18 Nisan 5779‎ | 23 avril 2019

L’impossible « déradicalisation » des djihadistes français

French gendarme and police stand at the entrance of the Fleury-Merogis prison near Paris after the arrival of a police convoy believed to be carrying Salah Abdeslam, believed to be the sole survivor among a group of Islamist militants who killed 130 people in Paris in November, France, April 27, 2016. Salah Abdeslam, a key suspect in November's Paris attacks, was put under formal investigation by French magistrates on Wednesday on charges of belonging to a terrorist organisation, murder, kidnapping and holding weapons and explosives. REUTERS/Christian Hartmann TPX IMAGES OF THE DAY - RTX2BXS2
Vingt-cinq mille exemplaires vendus en quatre jours seulement : « Les Revenants », qui vient de paraître aux éditions du Seuil, est déjà un succès de librairie. C’est le premier ouvrage entièrement consacré aux djihadistes français : un recueil de témoignages auprès de jeunes radicalisés partis combattre aux côtés de Daech et de retour dans l’Hexagone. L’enquête est signée David Thomson, ex-correspondant de Radio-France-Internationale (RFI) en Tunisie. Elle démonte les clichés qui courent sur cette population très particulière.
Le journaliste explique que si « la phase d’euphorie révolutionnaire est clairement terminée pour les revenants, en revanche leur détermination demeure entière. La majorité se dit déçue de son expérience, mais n’est pas repentie pour autant. Certains sont devenus partisans d’Al-Qaïda, d’autres restent animés d’intentions terroristes sans être affiliés à un groupe. Ils considèrent qu’islam et djihad sont deux notions inséparables, que l’on ne peut pratiquer l’un sans l’autre. Une interlocutrice me confiait avoir vécu l’attentat contre le journal Charlie Hebdo comme le plus beau jour de sa vie… »
David Thomson évoque la « prétendue déradicalisation » en des termes très durs et souvent amers.

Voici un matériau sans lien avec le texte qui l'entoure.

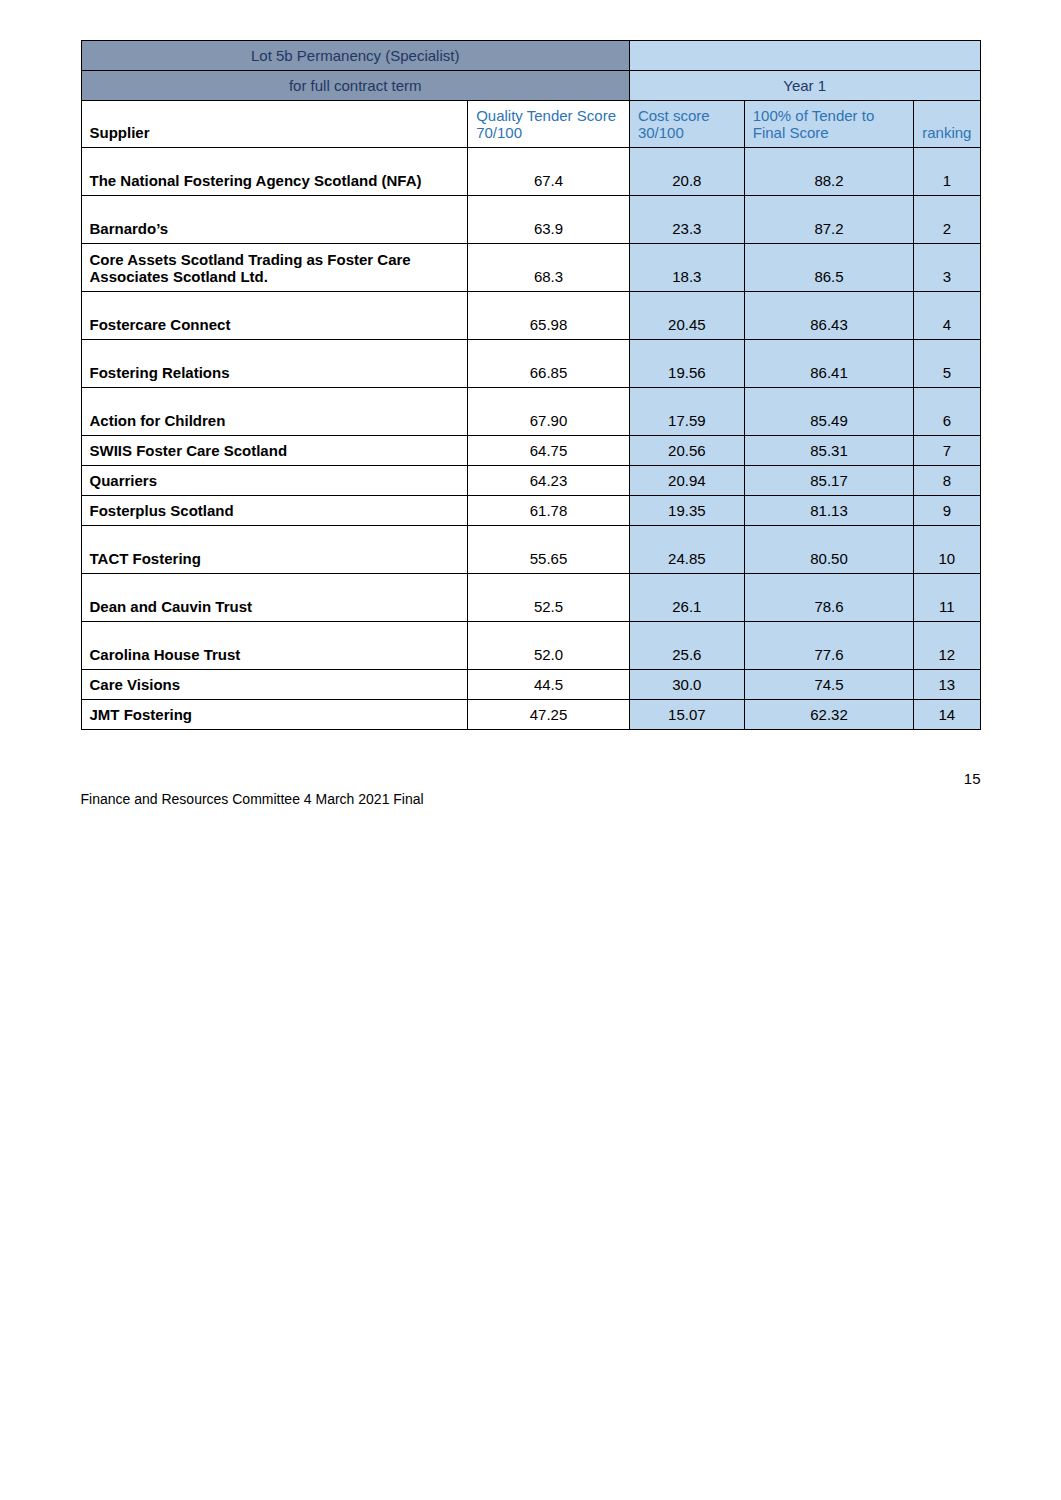| Lot 5b Permanency (Specialist) | |
| for full contract term | Year 1 |
| Supplier | Quality Tender Score 70/100 | Cost score 30/100 | 100% of Tender to Final Score | ranking |
| The National Fostering Agency Scotland (NFA) | 67.4 | 20.8 | 88.2 | 1 |
| Barnardo’s | 63.9 | 23.3 | 87.2 | 2 |
| Core Assets Scotland Trading as Foster Care Associates Scotland Ltd. | 68.3 | 18.3 | 86.5 | 3 |
| Fostercare Connect | 65.98 | 20.45 | 86.43 | 4 |
| Fostering Relations | 66.85 | 19.56 | 86.41 | 5 |
| Action for Children | 67.90 | 17.59 | 85.49 | 6 |
| SWIIS Foster Care Scotland | 64.75 | 20.56 | 85.31 | 7 |
| Quarriers | 64.23 | 20.94 | 85.17 | 8 |
| Fosterplus Scotland | 61.78 | 19.35 | 81.13 | 9 |
| TACT Fostering | 55.65 | 24.85 | 80.50 | 10 |
| Dean and Cauvin Trust | 52.5 | 26.1 | 78.6 | 11 |
| Carolina House Trust | 52.0 | 25.6 | 77.6 | 12 |
| Care Visions | 44.5 | 30.0 | 74.5 | 13 |
| JMT Fostering | 47.25 | 15.07 | 62.32 | 14 |
15
Finance and Resources Committee 4 March 2021 Final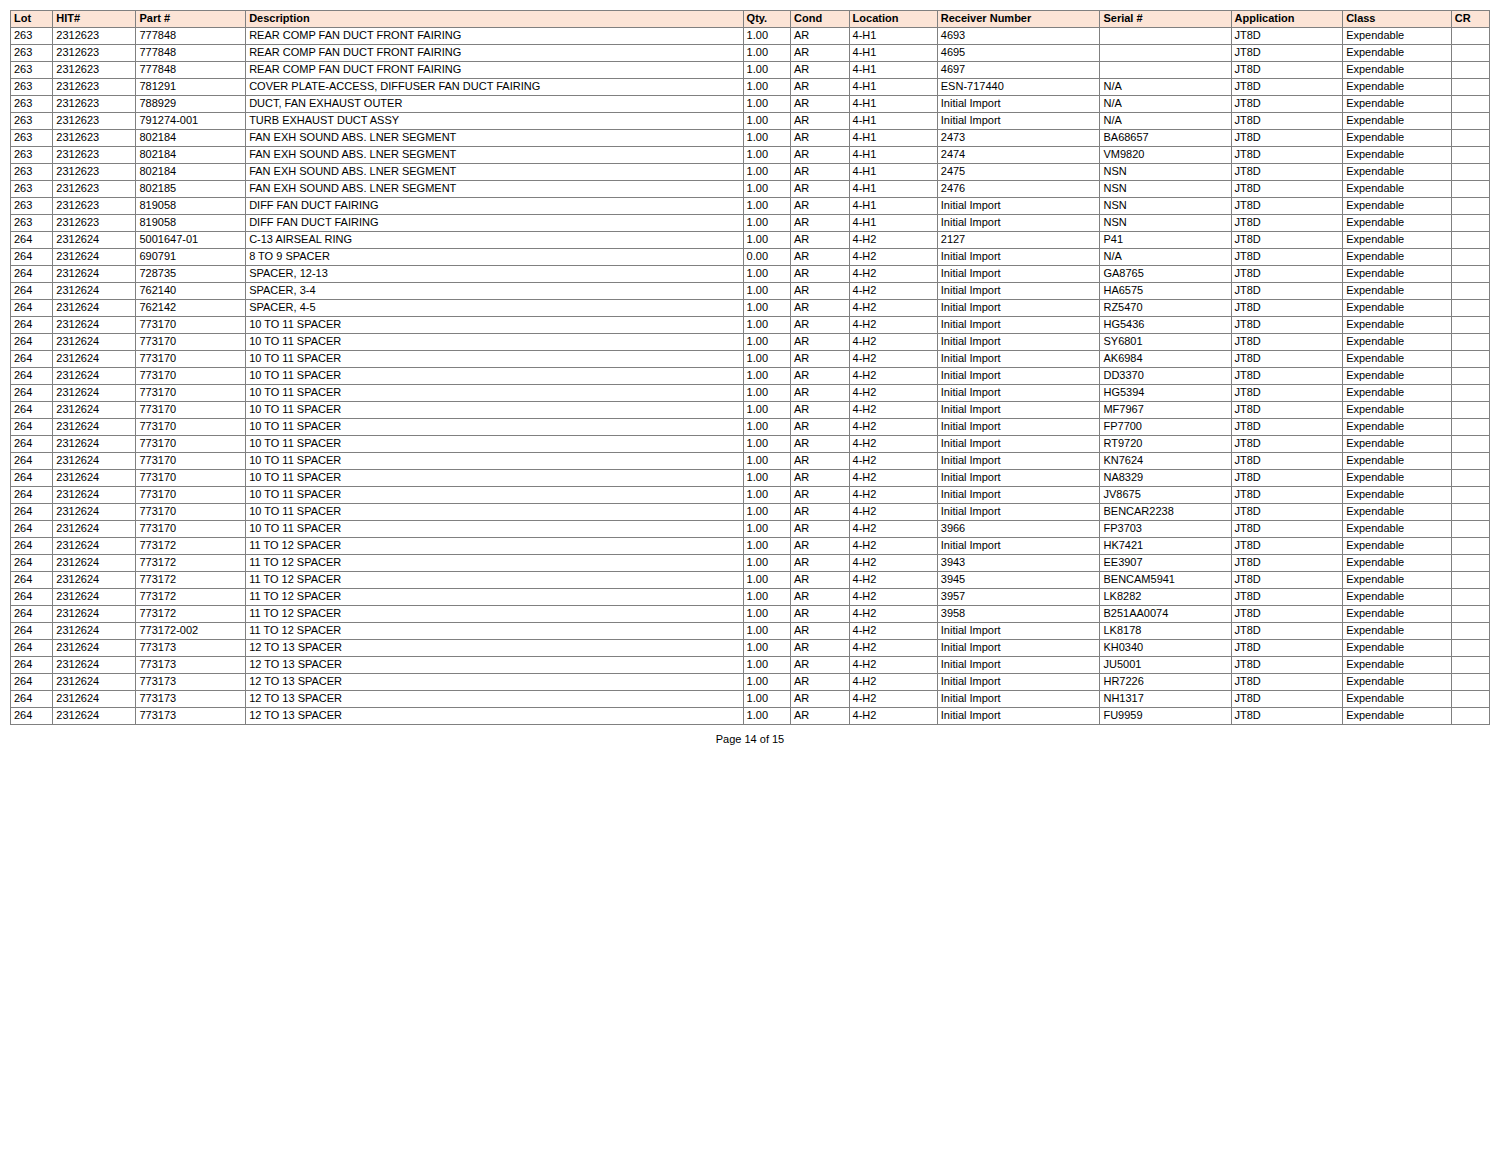| Lot | HIT# | Part # | Description | Qty. | Cond | Location | Receiver Number | Serial # | Application | Class | CR |
| --- | --- | --- | --- | --- | --- | --- | --- | --- | --- | --- | --- |
| 263 | 2312623 | 777848 | REAR COMP FAN DUCT FRONT FAIRING | 1.00 | AR | 4-H1 | 4693 | | JT8D | Expendable | |
| 263 | 2312623 | 777848 | REAR COMP FAN DUCT FRONT FAIRING | 1.00 | AR | 4-H1 | 4695 | | JT8D | Expendable | |
| 263 | 2312623 | 777848 | REAR COMP FAN DUCT FRONT FAIRING | 1.00 | AR | 4-H1 | 4697 | | JT8D | Expendable | |
| 263 | 2312623 | 781291 | COVER PLATE-ACCESS, DIFFUSER FAN DUCT FAIRING | 1.00 | AR | 4-H1 | ESN-717440 | N/A | JT8D | Expendable | |
| 263 | 2312623 | 788929 | DUCT, FAN EXHAUST OUTER | 1.00 | AR | 4-H1 | Initial Import | N/A | JT8D | Expendable | |
| 263 | 2312623 | 791274-001 | TURB EXHAUST DUCT ASSY | 1.00 | AR | 4-H1 | Initial Import | N/A | JT8D | Expendable | |
| 263 | 2312623 | 802184 | FAN EXH SOUND ABS. LNER SEGMENT | 1.00 | AR | 4-H1 | 2473 | BA68657 | JT8D | Expendable | |
| 263 | 2312623 | 802184 | FAN EXH SOUND ABS. LNER SEGMENT | 1.00 | AR | 4-H1 | 2474 | VM9820 | JT8D | Expendable | |
| 263 | 2312623 | 802184 | FAN EXH SOUND ABS. LNER SEGMENT | 1.00 | AR | 4-H1 | 2475 | NSN | JT8D | Expendable | |
| 263 | 2312623 | 802185 | FAN EXH SOUND ABS. LNER SEGMENT | 1.00 | AR | 4-H1 | 2476 | NSN | JT8D | Expendable | |
| 263 | 2312623 | 819058 | DIFF FAN DUCT FAIRING | 1.00 | AR | 4-H1 | Initial Import | NSN | JT8D | Expendable | |
| 263 | 2312623 | 819058 | DIFF FAN DUCT FAIRING | 1.00 | AR | 4-H1 | Initial Import | NSN | JT8D | Expendable | |
| 264 | 2312624 | 5001647-01 | C-13 AIRSEAL RING | 1.00 | AR | 4-H2 | 2127 | P41 | JT8D | Expendable | |
| 264 | 2312624 | 690791 | 8 TO 9 SPACER | 0.00 | AR | 4-H2 | Initial Import | N/A | JT8D | Expendable | |
| 264 | 2312624 | 728735 | SPACER, 12-13 | 1.00 | AR | 4-H2 | Initial Import | GA8765 | JT8D | Expendable | |
| 264 | 2312624 | 762140 | SPACER, 3-4 | 1.00 | AR | 4-H2 | Initial Import | HA6575 | JT8D | Expendable | |
| 264 | 2312624 | 762142 | SPACER, 4-5 | 1.00 | AR | 4-H2 | Initial Import | RZ5470 | JT8D | Expendable | |
| 264 | 2312624 | 773170 | 10 TO 11 SPACER | 1.00 | AR | 4-H2 | Initial Import | HG5436 | JT8D | Expendable | |
| 264 | 2312624 | 773170 | 10 TO 11 SPACER | 1.00 | AR | 4-H2 | Initial Import | SY6801 | JT8D | Expendable | |
| 264 | 2312624 | 773170 | 10 TO 11 SPACER | 1.00 | AR | 4-H2 | Initial Import | AK6984 | JT8D | Expendable | |
| 264 | 2312624 | 773170 | 10 TO 11 SPACER | 1.00 | AR | 4-H2 | Initial Import | DD3370 | JT8D | Expendable | |
| 264 | 2312624 | 773170 | 10 TO 11 SPACER | 1.00 | AR | 4-H2 | Initial Import | HG5394 | JT8D | Expendable | |
| 264 | 2312624 | 773170 | 10 TO 11 SPACER | 1.00 | AR | 4-H2 | Initial Import | MF7967 | JT8D | Expendable | |
| 264 | 2312624 | 773170 | 10 TO 11 SPACER | 1.00 | AR | 4-H2 | Initial Import | FP7700 | JT8D | Expendable | |
| 264 | 2312624 | 773170 | 10 TO 11 SPACER | 1.00 | AR | 4-H2 | Initial Import | RT9720 | JT8D | Expendable | |
| 264 | 2312624 | 773170 | 10 TO 11 SPACER | 1.00 | AR | 4-H2 | Initial Import | KN7624 | JT8D | Expendable | |
| 264 | 2312624 | 773170 | 10 TO 11 SPACER | 1.00 | AR | 4-H2 | Initial Import | NA8329 | JT8D | Expendable | |
| 264 | 2312624 | 773170 | 10 TO 11 SPACER | 1.00 | AR | 4-H2 | Initial Import | JV8675 | JT8D | Expendable | |
| 264 | 2312624 | 773170 | 10 TO 11 SPACER | 1.00 | AR | 4-H2 | Initial Import | BENCAR2238 | JT8D | Expendable | |
| 264 | 2312624 | 773170 | 10 TO 11 SPACER | 1.00 | AR | 4-H2 | 3966 | FP3703 | JT8D | Expendable | |
| 264 | 2312624 | 773172 | 11 TO 12 SPACER | 1.00 | AR | 4-H2 | Initial Import | HK7421 | JT8D | Expendable | |
| 264 | 2312624 | 773172 | 11 TO 12 SPACER | 1.00 | AR | 4-H2 | 3943 | EE3907 | JT8D | Expendable | |
| 264 | 2312624 | 773172 | 11 TO 12 SPACER | 1.00 | AR | 4-H2 | 3945 | BENCAM5941 | JT8D | Expendable | |
| 264 | 2312624 | 773172 | 11 TO 12 SPACER | 1.00 | AR | 4-H2 | 3957 | LK8282 | JT8D | Expendable | |
| 264 | 2312624 | 773172 | 11 TO 12 SPACER | 1.00 | AR | 4-H2 | 3958 | B251AA0074 | JT8D | Expendable | |
| 264 | 2312624 | 773172-002 | 11 TO 12 SPACER | 1.00 | AR | 4-H2 | Initial Import | LK8178 | JT8D | Expendable | |
| 264 | 2312624 | 773173 | 12 TO 13 SPACER | 1.00 | AR | 4-H2 | Initial Import | KH0340 | JT8D | Expendable | |
| 264 | 2312624 | 773173 | 12 TO 13 SPACER | 1.00 | AR | 4-H2 | Initial Import | JU5001 | JT8D | Expendable | |
| 264 | 2312624 | 773173 | 12 TO 13 SPACER | 1.00 | AR | 4-H2 | Initial Import | HR7226 | JT8D | Expendable | |
| 264 | 2312624 | 773173 | 12 TO 13 SPACER | 1.00 | AR | 4-H2 | Initial Import | NH1317 | JT8D | Expendable | |
| 264 | 2312624 | 773173 | 12 TO 13 SPACER | 1.00 | AR | 4-H2 | Initial Import | FU9959 | JT8D | Expendable | |
Page 14 of 15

Pour lui, c’est une pure et simple « tartufferie » des autorités. Car si de rares djihadistes entament parfois, à titre individuel, un processus de repentir, les programmes pédagogiques collectifs seraient totalement inefficaces. « Le principal cursus mis en place par l’État entre 2014 et 2016 a été discrédité par plusieurs échecs spectaculaires, remarque l’auteur. J’ai mené des entretiens auprès d’individus ayant suivi certaines cessions. On leur parle comme à des alcooliques anonymes, comme si on avait à traiter une pathologie psychiatrique. Il ne faut pas évacuer cette dimension des choses, mais la détermination politique et religieuse de ces jeunes est centrale dans leur engagement. Dire qu’ils ne sont pas croyants arrange beaucoup de monde, les faire passer pour des crétins ignares et fous permet d’éviter les questions délicates ». Le journaliste insiste dans son ouvrage sur l’interprétation salafiste et quiétiste de l’islam qui représente à ses yeux un « sas » vers le djihad à la française.

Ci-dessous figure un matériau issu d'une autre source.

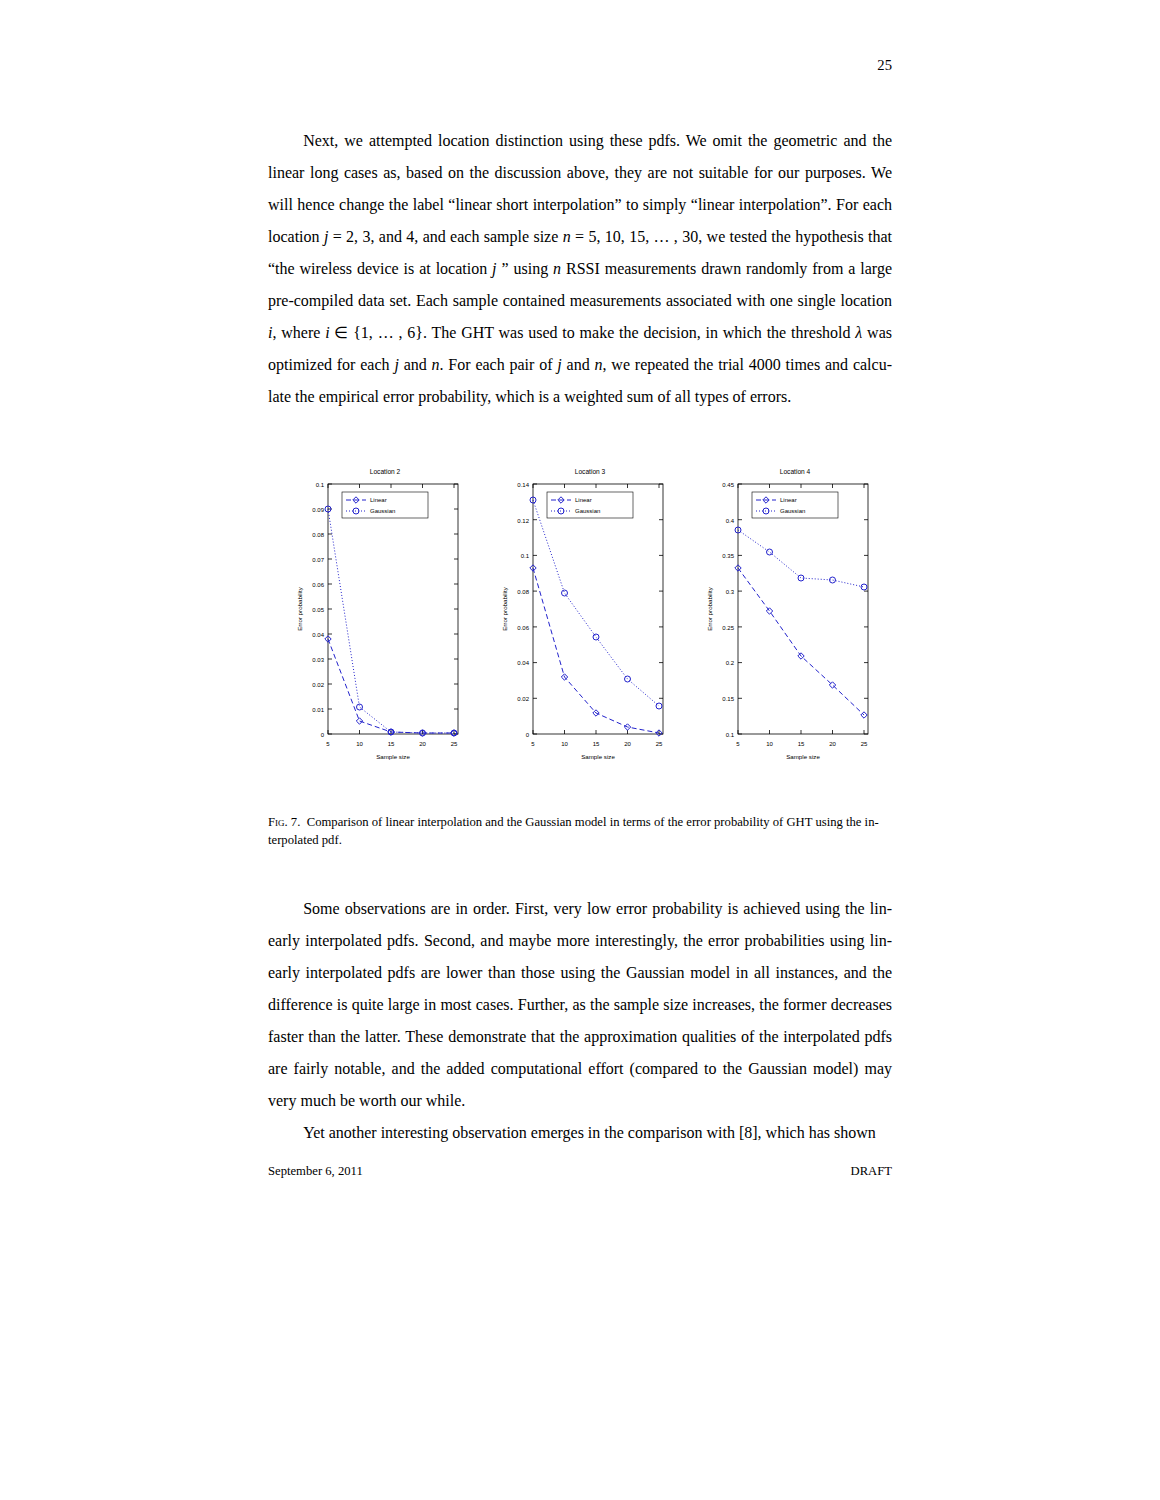25
Next, we attempted location distinction using these pdfs. We omit the geometric and the linear long cases as, based on the discussion above, they are not suitable for our purposes. We will hence change the label “linear short interpolation” to simply “linear interpolation”. For each location j = 2, 3, and 4, and each sample size n = 5, 10, 15, … , 30, we tested the hypothesis that “the wireless device is at location j ” using n RSSI measurements drawn randomly from a large pre-compiled data set. Each sample contained measurements associated with one single location i, where i ∈ {1, … , 6}. The GHT was used to make the decision, in which the threshold λ was optimized for each j and n. For each pair of j and n, we repeated the trial 4000 times and calculate the empirical error probability, which is a weighted sum of all types of errors.
Location 2 0 0.01 0.02 0.03 0.04 0.05 0.06 0.07 0.08 0.09 0.1 5 10 15 20 25 Sample size Error probability Linear Gaussian Location 3 0 0.02 0.04 0.06 0.08 0.1 0.12 0.14 5 10 15 20 25 Sample size Error probability Linear Gaussian Location 4 0.1 0.15 0.2 0.25 0.3 0.35 0.4 0.45 5 10 15 20 25 Sample size Error probability Linear Gaussian
Fig. 7. Comparison of linear interpolation and the Gaussian model in terms of the error probability of GHT using the interpolated pdf.
Some observations are in order. First, very low error probability is achieved using the linearly interpolated pdfs. Second, and maybe more interestingly, the error probabilities using linearly interpolated pdfs are lower than those using the Gaussian model in all instances, and the difference is quite large in most cases. Further, as the sample size increases, the former decreases faster than the latter. These demonstrate that the approximation qualities of the interpolated pdfs are fairly notable, and the added computational effort (compared to the Gaussian model) may very much be worth our while.
Yet another interesting observation emerges in the comparison with [8], which has shown
September 6, 2011 DRAFT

Il pousse le raisonnement plus loin en affirmant que l’islamisme violent n’est en rien un projet « nihiliste », comme on ne cesse de le répéter en Occident. « C’est le contraire, dit-il : les personnes concernées sont mues par l’espoir d’un paradis céleste et par une idéologie structurante, qui apaise des identités complexes, confuses et conflictuelles ».